◆ ASSIGNMENT: In the text read from every item below, swap "Disclaimer" for "Haftungsausschluss" and leave all other lines unchanged. Don't include the pictures in your answer.
☆ ☆ ☆ ☆ ☆
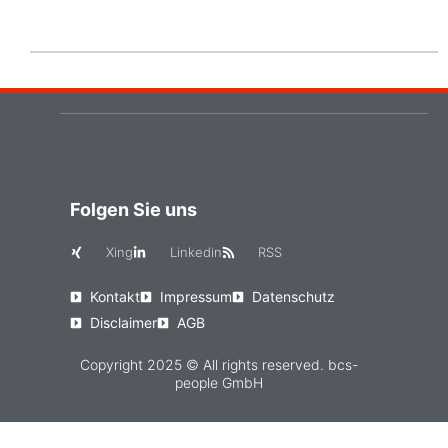
Folgen Sie uns
Xing
Linkedin
RSS
Kontakt
Impressum
Datenschutz
Disclaimer
AGB
Copyright 2025 © All rights reserved. bcs-
people GmbH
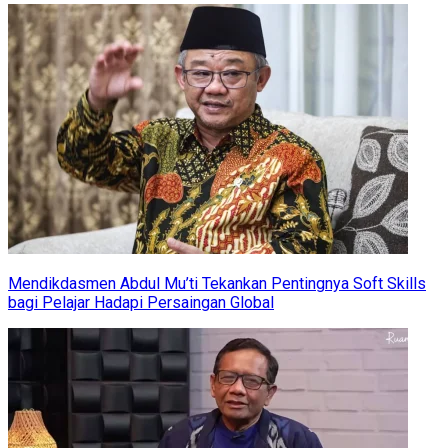
Mendikdasmen Abdul Mu’ti Tekankan Pentingnya Soft Skills
bagi Pelajar Hadapi Persaingan Global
☆ ☆ ☆ ☆ ☆
◆ ANSWER BELOW:
Folgen Sie uns
Xing
Linkedin
RSS
Kontakt
Impressum
Datenschutz
Haftungsausschluss
AGB
Copyright 2025 © All rights reserved. bcs-
people GmbH
Mendikdasmen Abdul Mu’ti Tekankan Pentingnya Soft Skills
bagi Pelajar Hadapi Persaingan Global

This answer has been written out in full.